Shorcut from Hell

“You’ll save at least an hour if you go over White Pass,” a relative said in the voice of a spider to a fly. “We know because we’ve done it. At least an hour. Guaranteed!”

The conversation took place over dinner in Pendleton, Ore., where we’d driven that afternoon en route to the family cabin in western Washington. We’d made the drive countless times through Portland, but our well-traveled relative assured us that his shortcut over White Pass would have us there the next day in time to catch and cook lunch.

“It’s a good road and an easy drive,” he said. “A lot prettier than going through Portland, and compared to the pass we just came over (the Blue Mountains between Pendleton and LaGrande), it’s nothing.”

A fringe benefit was that the route would take us through Prosser, Wash., the hometown of former BSU football star Kellen Moore.

“Wouldn’t it be fun to see where Kellen lived?” my wife said in the tone wives use to entice husbands into doing things against their better judgment. “I’ll bet they have pictures of him all over town.”

They did. Prosser is clearly proud of its hometown hero. We spent half an hour or so in Prosser, then continued on to the pass.

Soon the road narrowed. Then it began to rise alarmingly.

“This sure doesn’t look like ‘nothing’ to me,” I said, fingers tightening on the wheel. “It looks higher than the pass we came over yesterday.”

And we were just getting started. The road continued to climb.

And climb.

And climb …

My acrophobia (fear of heights) is familiar to regular readers of this column. You’d think a person born and raised in Idaho would take mountain roads in stride, but there’s nothing rational about phobias. White Pass probably doesn’t bother most of the people who drive it, but for acrophobiacs it’s White Knuckle Pass. It’s the home and onetime training ground of Olympic skiing champions Phil and Steve Mahre, so we’re talking serious mountains here. Its neighbors include Mt. Rainier.

We passed lakes and waterfalls.

We passed rockslides.

We passed the tree line.

I think we caught a fleeting glimpse of a mountain goat.

Or maybe it was a yeti.

“You want me to drive?” my wife asked with a decided lack of enthusiasm. (She dislikes mountain roads almost as much as I do.)

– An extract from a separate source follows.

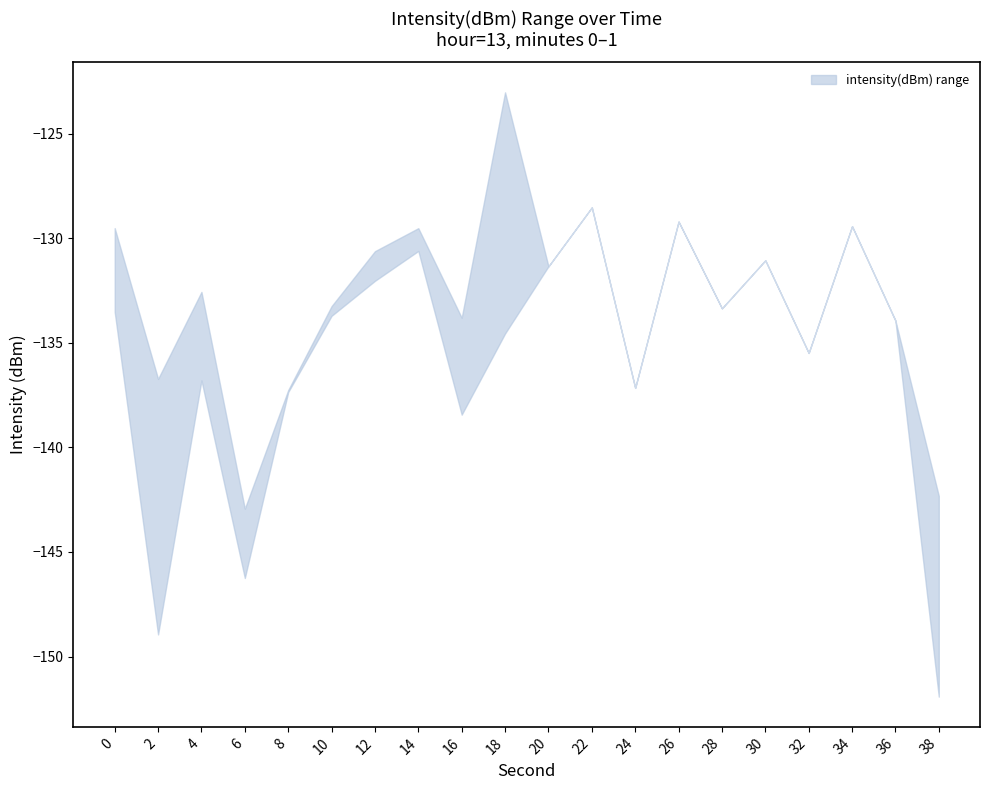

At 12, list the series in order from smallest to largest.

lower, upper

I thanked her just the same, sure that if we tried to pull over to trade places we’d lose control and the car would hurtle over a thousand-foot drop off.

It was at about this time that the driver behind me started to honk.

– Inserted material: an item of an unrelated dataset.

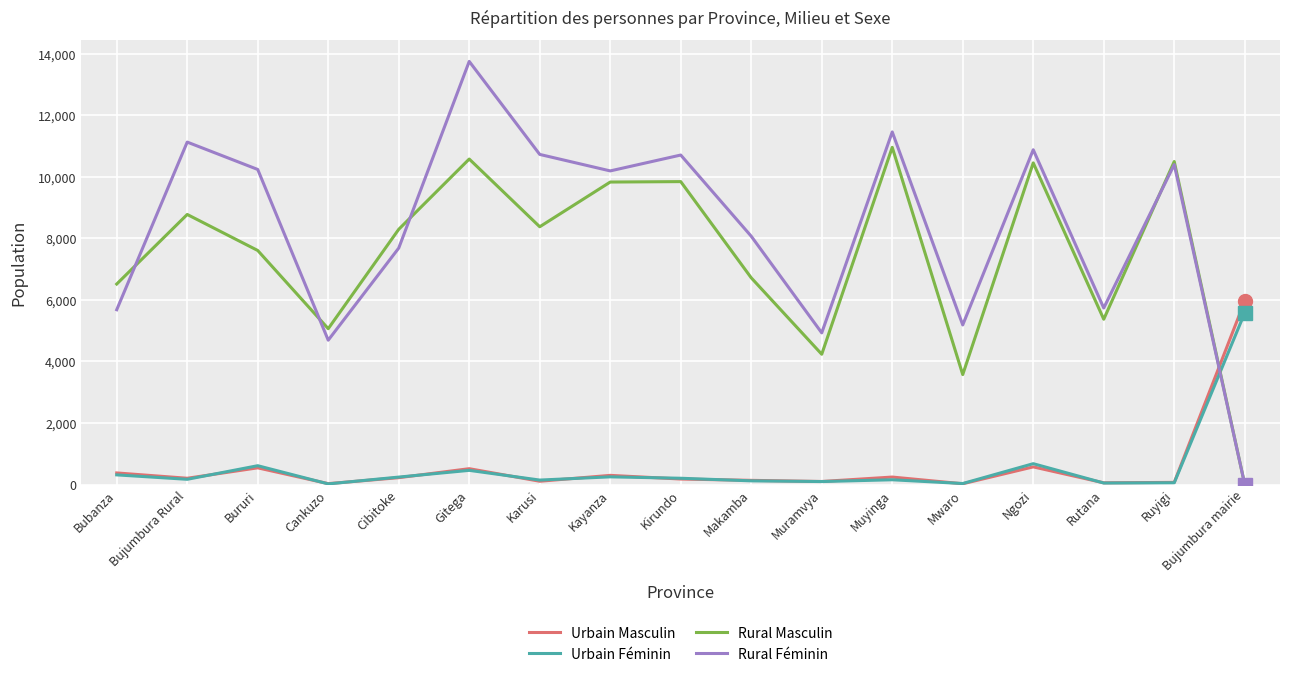

True or false: Urbain Féminin and Rural Masculin cross at least once.

True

“What’s wrong with that guy?”

“I think he thinks you’re going too slow,” she replied.

“Too slow? We were going 15 mph!”

The guy behind us, incidentally, was the relative who had suggested the shortcut. He was at the helm of his motorhome, which is roughly the size of Greyhound bus. And though I can’t be certain, I think he was smirking.

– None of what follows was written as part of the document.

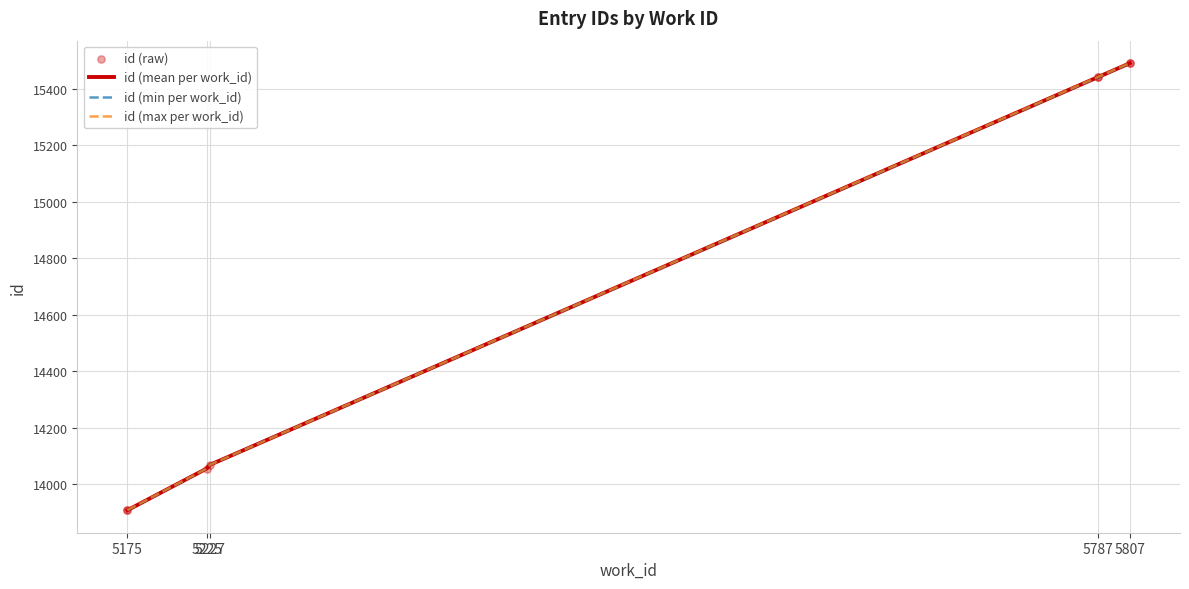

What is the change in value from 5787 to 5787?

+1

At last … the summit. People who aren’t bothered by heights think reaching a summit would be a relief for those who are because you’re no longer climbing  – the worst is behind. That’s true, up to a point. It’s also true that the summit is the point at which all true acrophobiacs remember that they forgot to have the brakes checked and know beyond doubt that they’ll fail at any second and send the car and everyone in over a dizzying and fatal precipice.

To my immense relief, that didn’t happen. It didn’t happen in part because our descent was blocked by roadwork. Lots of roadwork. For an uncertain but large number of miles, we alternated between waiting for oncoming traffic on what had become a one-lane goat path and creeping along in a line of vehicles traveling at five to 10 mph (if you ask me, an eminently sensible speed for mountain passes).

The relatives in the motor home had a different destination than we did and turned off of the goat path onto a normal highway before we did. So we never did get a chance to say goodbye and thank them for their time-saving tip. We had to content ourselves with a wave (my wife vetoed my suggestion for a volley of buckshot) and continued on to the cabin, arriving late in the afternoon.

Without the shortcut, we’d have gotten there three hours earlier.


Tim Woodward’s column appears in the Idaho Statesman every other Sunday and is posted on the following Mondays. Contact him at

2 thoughts on “Shorcut from Hell

  1. Hysterical as always! Of course it’s possible this was particularly funny to me, as I can TOTALLY relate to acrophobia on those teensy roads where one is certain to plunge into the valley of the shadow of death far, far below. How did we native Idahoans, who grew up riding along these trails to the sky to our camping destinations develop this phobia? For that matter, how could someone who grew up on a farm develop severe arachnophobia? The obvious answer for me is the black widow and the fact that all our lives we’ve watched these roads being plastered to the ever sliding, steep sides of these towering mountains! Phobias are not logical, as is attested to by the fact that I could have ever stepped off the side of a cliff attached to a hang-glider, and not have been terrified. Go figure!